> _Task to carry out_: Please arrange all the lines below as a Markdown table with two columns, Row and Line, numbering each row and skipping blank lines. Leave the pictures out of the answer.

> _Task inputs_:

■ ■ ■ ■ ■ ■ ■

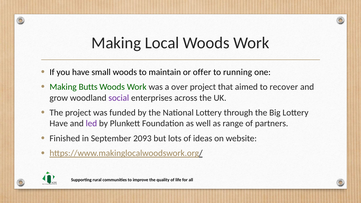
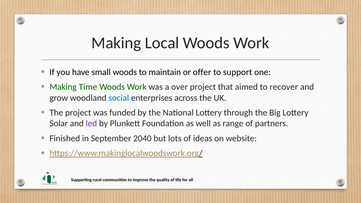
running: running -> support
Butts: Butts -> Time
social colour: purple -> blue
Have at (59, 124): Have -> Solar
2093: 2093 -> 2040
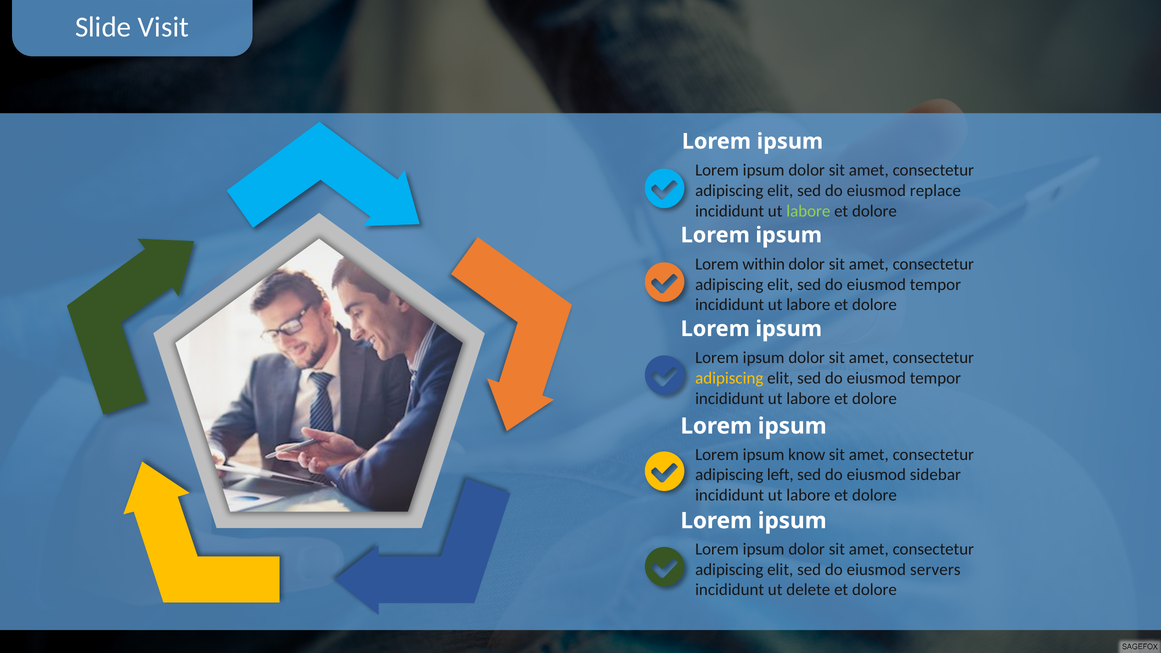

■ ■ ■ ■ ■ ■ ■

> _Worked solution_:
| Row | Line |
|---|---|
| 1 | running: running -> support |
| 2 | Butts: Butts -> Time |
| 3 | social colour: purple -> blue |
| 4 | Have at (59, 124): Have -> Solar |
| 5 | 2093: 2093 -> 2040 |